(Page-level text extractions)
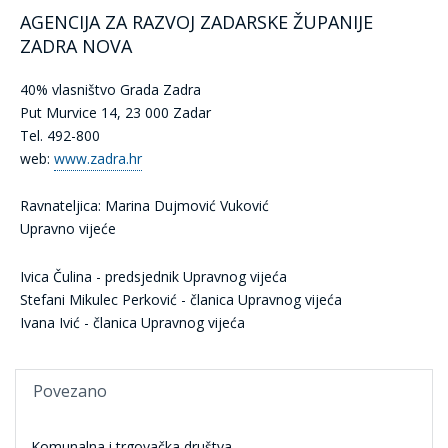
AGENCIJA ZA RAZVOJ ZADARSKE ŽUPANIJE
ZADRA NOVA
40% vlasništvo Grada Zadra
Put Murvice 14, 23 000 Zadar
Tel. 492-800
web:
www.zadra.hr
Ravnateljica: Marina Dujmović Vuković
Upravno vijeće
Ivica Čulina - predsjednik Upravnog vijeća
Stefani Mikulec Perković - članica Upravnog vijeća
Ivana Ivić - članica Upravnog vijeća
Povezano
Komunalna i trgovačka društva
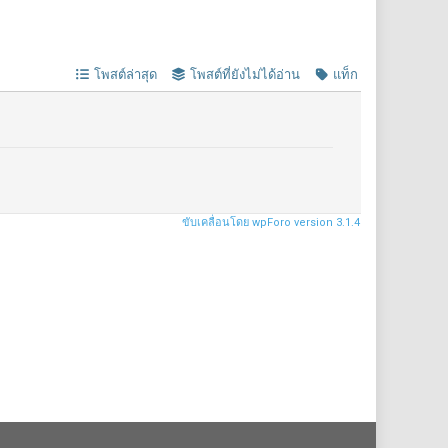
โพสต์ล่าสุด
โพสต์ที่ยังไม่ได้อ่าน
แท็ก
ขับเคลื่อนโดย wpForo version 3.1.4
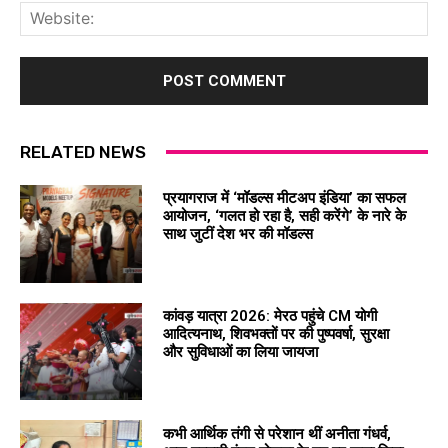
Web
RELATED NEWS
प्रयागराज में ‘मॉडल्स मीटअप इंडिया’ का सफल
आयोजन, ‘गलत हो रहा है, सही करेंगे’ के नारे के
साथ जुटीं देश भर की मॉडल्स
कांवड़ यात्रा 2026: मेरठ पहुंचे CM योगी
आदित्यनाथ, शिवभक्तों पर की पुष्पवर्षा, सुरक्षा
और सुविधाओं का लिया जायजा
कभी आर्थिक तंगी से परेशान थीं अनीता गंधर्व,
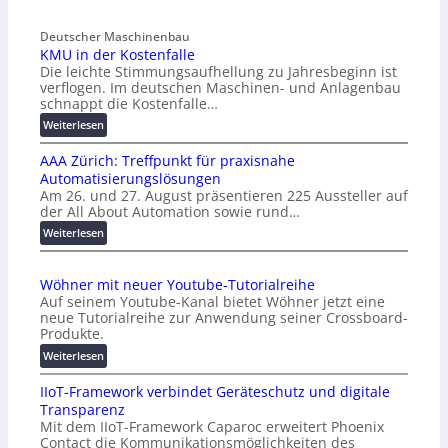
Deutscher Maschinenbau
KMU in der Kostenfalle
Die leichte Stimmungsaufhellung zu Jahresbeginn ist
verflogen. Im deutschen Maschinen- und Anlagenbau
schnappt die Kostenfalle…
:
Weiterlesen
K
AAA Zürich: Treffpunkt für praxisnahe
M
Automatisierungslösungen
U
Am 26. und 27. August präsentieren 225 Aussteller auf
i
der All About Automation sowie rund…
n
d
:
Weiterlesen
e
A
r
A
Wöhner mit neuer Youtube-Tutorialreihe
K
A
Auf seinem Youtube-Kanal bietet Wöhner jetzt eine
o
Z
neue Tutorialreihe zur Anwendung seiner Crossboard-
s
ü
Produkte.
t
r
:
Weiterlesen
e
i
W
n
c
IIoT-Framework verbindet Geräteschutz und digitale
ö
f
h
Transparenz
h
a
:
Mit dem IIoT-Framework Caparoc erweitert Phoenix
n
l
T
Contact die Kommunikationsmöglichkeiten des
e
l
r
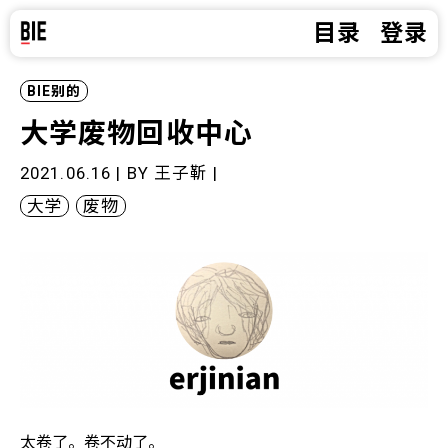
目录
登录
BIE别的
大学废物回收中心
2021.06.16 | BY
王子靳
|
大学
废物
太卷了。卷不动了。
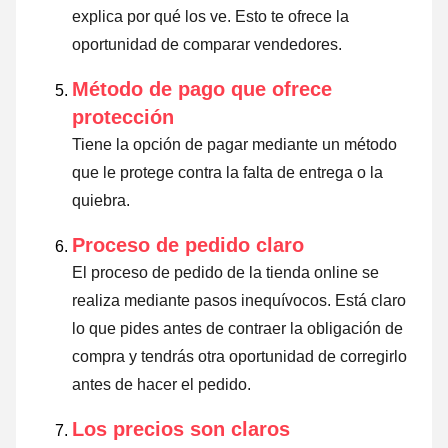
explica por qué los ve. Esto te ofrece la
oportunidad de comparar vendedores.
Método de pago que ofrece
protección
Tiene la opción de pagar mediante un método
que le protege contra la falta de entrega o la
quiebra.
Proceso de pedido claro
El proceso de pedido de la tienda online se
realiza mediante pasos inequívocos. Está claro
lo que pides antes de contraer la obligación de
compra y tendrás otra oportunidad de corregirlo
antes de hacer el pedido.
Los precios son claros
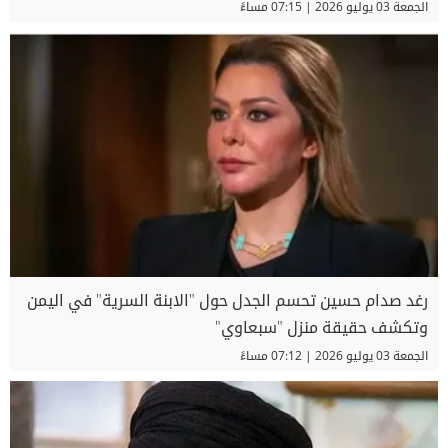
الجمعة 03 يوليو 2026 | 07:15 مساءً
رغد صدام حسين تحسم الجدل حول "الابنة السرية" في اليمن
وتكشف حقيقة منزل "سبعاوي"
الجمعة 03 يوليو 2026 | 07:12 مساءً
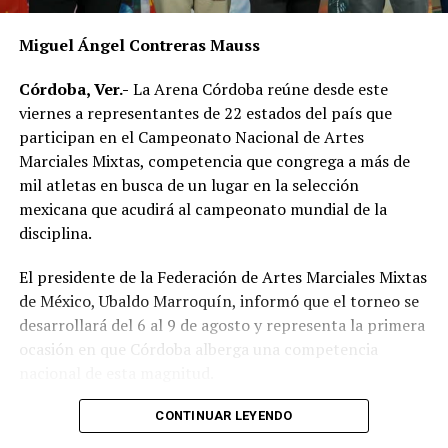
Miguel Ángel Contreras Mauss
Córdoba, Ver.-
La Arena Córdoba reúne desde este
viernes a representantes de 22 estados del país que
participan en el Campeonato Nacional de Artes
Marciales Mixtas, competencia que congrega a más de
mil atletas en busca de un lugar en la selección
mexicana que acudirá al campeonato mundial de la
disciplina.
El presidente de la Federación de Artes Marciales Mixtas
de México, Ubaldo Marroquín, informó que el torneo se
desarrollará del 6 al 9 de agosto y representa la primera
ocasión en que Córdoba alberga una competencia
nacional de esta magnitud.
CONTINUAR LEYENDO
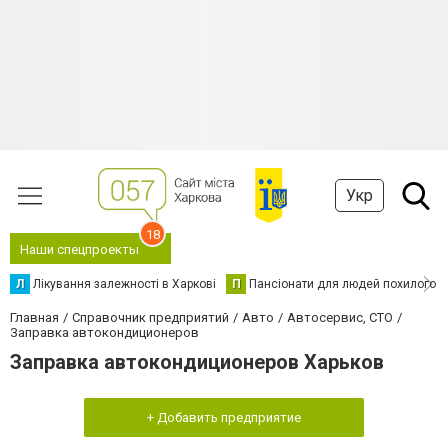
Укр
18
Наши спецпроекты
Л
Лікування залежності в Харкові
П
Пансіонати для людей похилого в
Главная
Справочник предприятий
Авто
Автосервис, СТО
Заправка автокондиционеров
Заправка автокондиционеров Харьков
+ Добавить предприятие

...

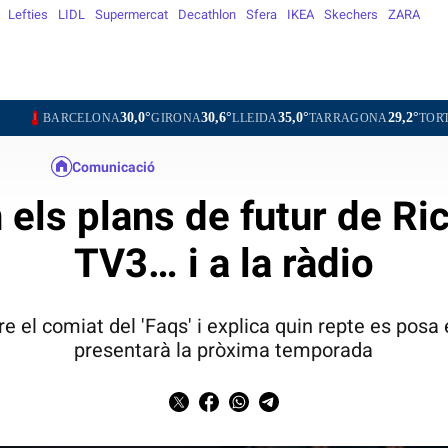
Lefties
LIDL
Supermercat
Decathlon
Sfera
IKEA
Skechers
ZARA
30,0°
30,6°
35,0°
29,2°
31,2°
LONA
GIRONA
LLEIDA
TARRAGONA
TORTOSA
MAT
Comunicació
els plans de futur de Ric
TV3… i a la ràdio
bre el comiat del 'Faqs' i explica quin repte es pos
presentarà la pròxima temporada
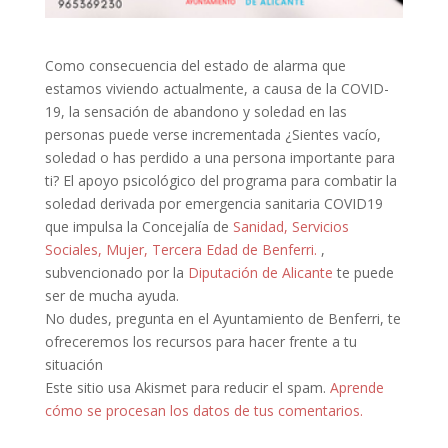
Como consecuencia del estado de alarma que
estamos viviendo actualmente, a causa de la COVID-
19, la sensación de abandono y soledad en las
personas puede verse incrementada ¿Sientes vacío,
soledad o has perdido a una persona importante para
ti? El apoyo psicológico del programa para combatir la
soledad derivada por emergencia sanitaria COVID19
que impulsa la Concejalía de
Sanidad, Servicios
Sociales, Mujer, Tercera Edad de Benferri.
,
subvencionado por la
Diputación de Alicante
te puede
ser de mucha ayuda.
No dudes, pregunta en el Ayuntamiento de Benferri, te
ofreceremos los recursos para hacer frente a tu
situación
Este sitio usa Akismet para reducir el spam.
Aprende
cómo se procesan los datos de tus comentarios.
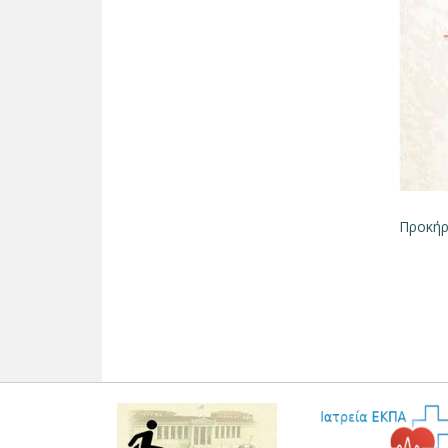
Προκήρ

...

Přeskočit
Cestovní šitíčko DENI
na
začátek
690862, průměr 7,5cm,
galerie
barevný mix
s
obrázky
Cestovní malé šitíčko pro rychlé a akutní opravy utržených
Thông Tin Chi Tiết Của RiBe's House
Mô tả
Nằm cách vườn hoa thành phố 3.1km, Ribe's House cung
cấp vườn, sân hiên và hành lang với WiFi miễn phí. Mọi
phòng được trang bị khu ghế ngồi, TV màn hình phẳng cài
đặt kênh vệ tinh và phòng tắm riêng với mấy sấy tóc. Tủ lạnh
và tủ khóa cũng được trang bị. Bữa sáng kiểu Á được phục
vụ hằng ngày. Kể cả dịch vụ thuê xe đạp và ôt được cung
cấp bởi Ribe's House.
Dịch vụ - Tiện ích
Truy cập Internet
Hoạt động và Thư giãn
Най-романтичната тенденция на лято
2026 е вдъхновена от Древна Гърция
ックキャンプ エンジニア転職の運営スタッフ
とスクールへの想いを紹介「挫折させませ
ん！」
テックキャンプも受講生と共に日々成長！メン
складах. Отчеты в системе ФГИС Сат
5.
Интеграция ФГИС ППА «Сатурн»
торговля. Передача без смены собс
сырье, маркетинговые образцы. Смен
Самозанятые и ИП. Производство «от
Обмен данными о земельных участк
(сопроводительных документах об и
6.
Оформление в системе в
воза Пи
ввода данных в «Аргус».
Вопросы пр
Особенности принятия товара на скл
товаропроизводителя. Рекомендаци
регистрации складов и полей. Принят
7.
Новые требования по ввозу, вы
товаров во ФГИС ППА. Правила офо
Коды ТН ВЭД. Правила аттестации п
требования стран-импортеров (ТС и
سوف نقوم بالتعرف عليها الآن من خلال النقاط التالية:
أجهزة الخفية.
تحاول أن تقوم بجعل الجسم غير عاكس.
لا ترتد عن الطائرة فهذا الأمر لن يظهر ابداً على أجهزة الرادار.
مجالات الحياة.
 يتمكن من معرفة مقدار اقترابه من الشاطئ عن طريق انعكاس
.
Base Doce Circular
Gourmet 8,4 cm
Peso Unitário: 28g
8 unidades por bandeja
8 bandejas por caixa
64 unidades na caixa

§ **About this exercise**
Look back at the entries above and repeat, unchanged, every line from the line holding "Nằm cách vườn" through the line holding "Интеграция ФГИС ППА".

§ **Answer box**
Nằm cách vườn hoa thành phố 3.1km, Ribe's House cung
cấp vườn, sân hiên và hành lang với WiFi miễn phí. Mọi
phòng được trang bị khu ghế ngồi, TV màn hình phẳng cài
đặt kênh vệ tinh và phòng tắm riêng với mấy sấy tóc. Tủ lạnh
và tủ khóa cũng được trang bị. Bữa sáng kiểu Á được phục
vụ hằng ngày. Kể cả dịch vụ thuê xe đạp và ôt được cung
cấp bởi Ribe's House.
Dịch vụ - Tiện ích
Truy cập Internet
Hoạt động và Thư giãn
Най-романтичната тенденция на лято
2026 е вдъхновена от Древна Гърция
ックキャンプ エンジニア転職の運営スタッフ
とスクールへの想いを紹介「挫折させませ
ん！」
テックキャンプも受講生と共に日々成長！メン
складах. Отчеты в системе ФГИС Сат
5.
Интеграция ФГИС ППА «Сатурн»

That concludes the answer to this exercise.